Nigeria: My Opponents Plotted Explosion to Force Emergency Rule in Rivers - Fubara

Governor Siminalayi Fubara of Rivers State has said his opponents tried to use a dynamite attack at the Hotel Presidential in the state capital to give the impression that the state is unsafe and, by extension, make another case for the declaration of a state of emergency.

Amid the ongoing local government area crisis rocking the state, the All Progressives Congress (APC) caretaker committee in Rivers has called for emergency rule in Rivers.

Referring to the incident of a dynamite explosion during a protest by supporters of former local government chairmen, the governor said God destroyed the plans of those behind the evil plot. But the APC said the governor was only attempting to adopt cheap blackmail to curry sympathy.

The governor spoke when he received, on a courtesy visit, a delegation of the Senate Committee on Privatisation and Commercialisation, led by its chairman, Senator Orji Uzo Kalu, at the Government House, Port Harcourt, on Wednesday.

He said, "As a matter of fact, let me tell you; I know of everything that is happening. Yesterday (Tuesday), they (the protesters) were aware that you were in the state. So, there was an attempt to create a serious problem.

"In fact, there was a plan to detonate dynamite at the Hotel Presidential because you people were there. But because of this God we serve, it happened that the man who was trying to do it detonated it, but just a few seconds later, it blew his hands off.

"The idea was that as you were hearing the state of emergency, it would be that by the time they finished, when you returned to have your sitting tomorrow (Thursday), the debate would be from somebody from this state who called you people not to come.
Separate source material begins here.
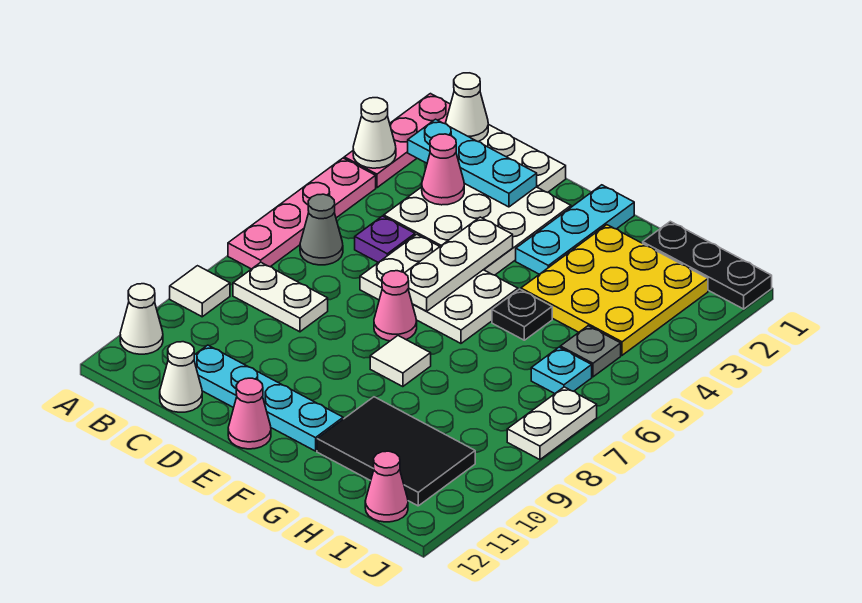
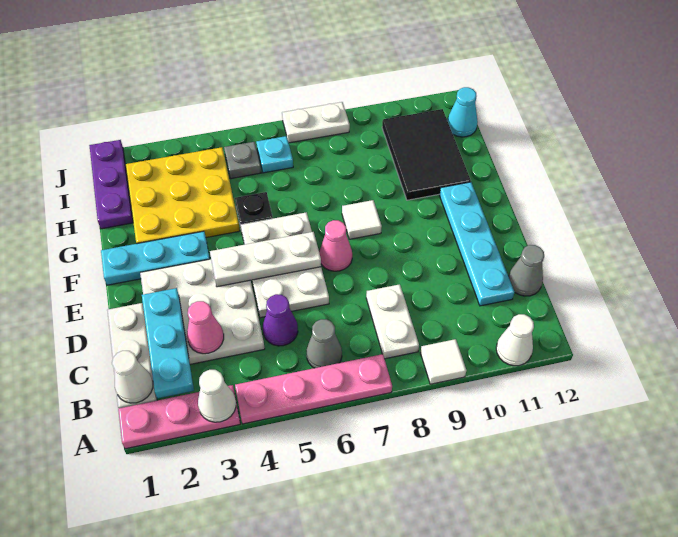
purple 1x1 plate [355,216,415,262] -> purple 1x1 cone [263,294,298,346]
white 1x1 cone [160,342,202,412] -> grey 1x1 cone [509,245,544,296]
pink 1x1 cone [228,378,271,449] -> none
black 1x3 plate [643,221,772,309] -> purple 1x3 plate [89,140,133,229]
pink 1x1 cone [365,451,408,522] -> cyan 1x1 cone [447,87,478,137]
He would then raise the issue of the state of emergency and say that, after all, distinguished colleagues saw it happen while in Rivers State."

The governor wondered why it seems that the law is silent or inactive to take its course on offenders because somebody appears to be bigger than the law on the agitation.

He clarified that he was not fighting anybody but rather defending the state and protecting supporters of the interests of Rivers against those who feel that they own the lives of others.

He said there was no governor in Nigeria that could take 10 percent of the abuse railed at him by former local government chairmen.

Reacting, the chairman of the APC caretaker committee in the state, Tony Okocha, said the governor was only adopting cheap blackmail to curry sympathy.

"It is cheap blackmail and too pedestrian. He should hold himself responsible for mobilising criminals and kidnappers in his inordinate bid to build a political structure. Having mobilised ex-militants from the creeks and shanties with their sophisticated weapons, he has succeeded in heightening insecurity in different shades in the state. He should stop the bulk-passing," Okocha stated in a message while responding to an enquiry from our correspondent.